You can avoid the warmup by using an SMTP relay, and you can just use the one from your DNS provider if you’re not planning to send hundreds of mails per day.
I get told by web forms regularly that my email is not a valid address and even people that got my email written on a piece of paper have replaced the .email with .gmail.com cause “that couldn’t be right”…
That’s the thing that holds me back from a non-standard TLD, as much as I’d love to get a vanity domain.
I’ve got a .org I’ve had for over 20 years now. My primary email address has been on that domain for almost as long. While I don’t have problems with web-based forms, telling people my email address is a chore at best since it’s not gmail, outlook, yahoo, etc…
More and more services are REQUIRING a gmail/outlook/etc. account simply because bots/scammers bombard their services.
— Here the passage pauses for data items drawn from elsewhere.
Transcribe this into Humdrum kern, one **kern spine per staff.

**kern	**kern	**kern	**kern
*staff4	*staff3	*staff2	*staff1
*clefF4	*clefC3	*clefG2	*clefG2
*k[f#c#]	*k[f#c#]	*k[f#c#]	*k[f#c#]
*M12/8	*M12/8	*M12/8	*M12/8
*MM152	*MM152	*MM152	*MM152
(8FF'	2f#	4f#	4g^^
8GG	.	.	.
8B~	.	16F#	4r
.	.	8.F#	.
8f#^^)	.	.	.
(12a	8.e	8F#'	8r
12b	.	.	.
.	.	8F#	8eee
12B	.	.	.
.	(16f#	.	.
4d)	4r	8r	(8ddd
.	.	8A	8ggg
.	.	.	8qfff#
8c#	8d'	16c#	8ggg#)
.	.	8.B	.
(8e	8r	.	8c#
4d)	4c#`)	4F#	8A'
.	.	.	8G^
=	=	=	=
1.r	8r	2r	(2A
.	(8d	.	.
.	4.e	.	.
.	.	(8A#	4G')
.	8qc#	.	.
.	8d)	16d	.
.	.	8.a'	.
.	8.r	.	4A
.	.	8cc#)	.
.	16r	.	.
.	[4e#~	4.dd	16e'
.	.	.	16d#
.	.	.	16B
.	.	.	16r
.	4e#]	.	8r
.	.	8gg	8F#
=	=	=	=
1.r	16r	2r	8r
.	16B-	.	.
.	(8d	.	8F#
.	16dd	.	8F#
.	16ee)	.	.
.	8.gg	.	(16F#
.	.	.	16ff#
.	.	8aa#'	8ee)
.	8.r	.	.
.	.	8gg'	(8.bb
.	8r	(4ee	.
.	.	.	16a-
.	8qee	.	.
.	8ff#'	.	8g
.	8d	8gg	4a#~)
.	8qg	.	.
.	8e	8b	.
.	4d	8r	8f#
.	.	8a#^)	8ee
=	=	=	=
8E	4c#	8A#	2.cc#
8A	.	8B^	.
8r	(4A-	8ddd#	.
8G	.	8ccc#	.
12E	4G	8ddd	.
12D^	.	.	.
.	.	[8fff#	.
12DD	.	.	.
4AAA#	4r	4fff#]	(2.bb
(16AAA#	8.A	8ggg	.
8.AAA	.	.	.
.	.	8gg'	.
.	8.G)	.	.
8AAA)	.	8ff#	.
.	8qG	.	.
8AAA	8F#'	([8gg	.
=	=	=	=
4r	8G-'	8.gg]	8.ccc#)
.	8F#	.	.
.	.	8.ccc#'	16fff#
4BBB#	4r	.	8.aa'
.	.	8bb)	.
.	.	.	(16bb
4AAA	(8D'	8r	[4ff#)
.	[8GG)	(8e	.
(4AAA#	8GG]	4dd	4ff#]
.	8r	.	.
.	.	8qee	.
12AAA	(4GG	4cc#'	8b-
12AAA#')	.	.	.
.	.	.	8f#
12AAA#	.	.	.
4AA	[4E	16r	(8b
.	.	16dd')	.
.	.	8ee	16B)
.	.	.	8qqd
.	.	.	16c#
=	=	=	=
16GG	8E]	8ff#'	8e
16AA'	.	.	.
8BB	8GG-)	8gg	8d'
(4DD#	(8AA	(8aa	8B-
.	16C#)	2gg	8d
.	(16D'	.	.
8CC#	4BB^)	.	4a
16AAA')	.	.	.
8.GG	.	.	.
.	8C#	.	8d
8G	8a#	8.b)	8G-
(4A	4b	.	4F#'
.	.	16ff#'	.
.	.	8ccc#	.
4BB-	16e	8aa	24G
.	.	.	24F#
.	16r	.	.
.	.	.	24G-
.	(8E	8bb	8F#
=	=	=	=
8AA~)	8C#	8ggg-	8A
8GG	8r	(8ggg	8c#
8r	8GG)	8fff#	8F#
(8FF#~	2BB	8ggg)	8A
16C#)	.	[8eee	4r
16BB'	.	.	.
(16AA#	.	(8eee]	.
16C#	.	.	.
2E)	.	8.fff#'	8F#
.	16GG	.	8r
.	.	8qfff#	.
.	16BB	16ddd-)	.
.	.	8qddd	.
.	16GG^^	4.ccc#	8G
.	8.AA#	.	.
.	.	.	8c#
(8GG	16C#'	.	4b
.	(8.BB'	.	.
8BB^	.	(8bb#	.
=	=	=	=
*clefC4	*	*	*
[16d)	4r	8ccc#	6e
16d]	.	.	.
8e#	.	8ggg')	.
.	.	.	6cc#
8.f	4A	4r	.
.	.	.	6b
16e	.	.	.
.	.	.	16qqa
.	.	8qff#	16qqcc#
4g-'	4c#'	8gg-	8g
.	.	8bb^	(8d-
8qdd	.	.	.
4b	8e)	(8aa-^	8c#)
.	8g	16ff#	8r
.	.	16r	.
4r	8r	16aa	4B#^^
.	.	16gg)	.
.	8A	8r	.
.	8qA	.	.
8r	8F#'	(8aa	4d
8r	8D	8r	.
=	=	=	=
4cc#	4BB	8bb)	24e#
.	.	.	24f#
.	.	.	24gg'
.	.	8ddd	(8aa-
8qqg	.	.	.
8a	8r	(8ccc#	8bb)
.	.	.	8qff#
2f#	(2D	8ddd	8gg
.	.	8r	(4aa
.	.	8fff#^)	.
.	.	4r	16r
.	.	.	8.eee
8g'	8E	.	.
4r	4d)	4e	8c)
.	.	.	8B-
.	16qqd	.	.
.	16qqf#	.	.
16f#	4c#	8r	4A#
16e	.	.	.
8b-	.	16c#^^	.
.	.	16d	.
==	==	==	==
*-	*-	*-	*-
It’s their cheap captcha.
I’m seeing it more and more and it infuriates me to no end.
I keep seeing people say this but I’ve yet to encounter it even once. I fully believe it happens with non-com/net/org TLDs but I’ve been using my .org as my daily driver for 2 decades and have never had it rejected or denied.
The last one I encountered was one of the AI tools. I can’t remember which one. They are popping up like fucking Starbucks now.
They required using your Gmail, Outlook, or Discord credentials.
As if a scammer can’t get a Gmail address. 😄 What does that even prove?
I think the point is that a scammer may have one or two. But not millions of Gmail addresses.
You mean those websites that instead of email input fields there are multiple horizontal stripes saying “Login with Google” and such?
I hate them, too… but I suppose it’s for the mobile crowd that don’t make distinctions between sms, fb/whatsapp messages, and email altogether.
I wonder if all those gmail accounts will be seen like yahoo addresses one day.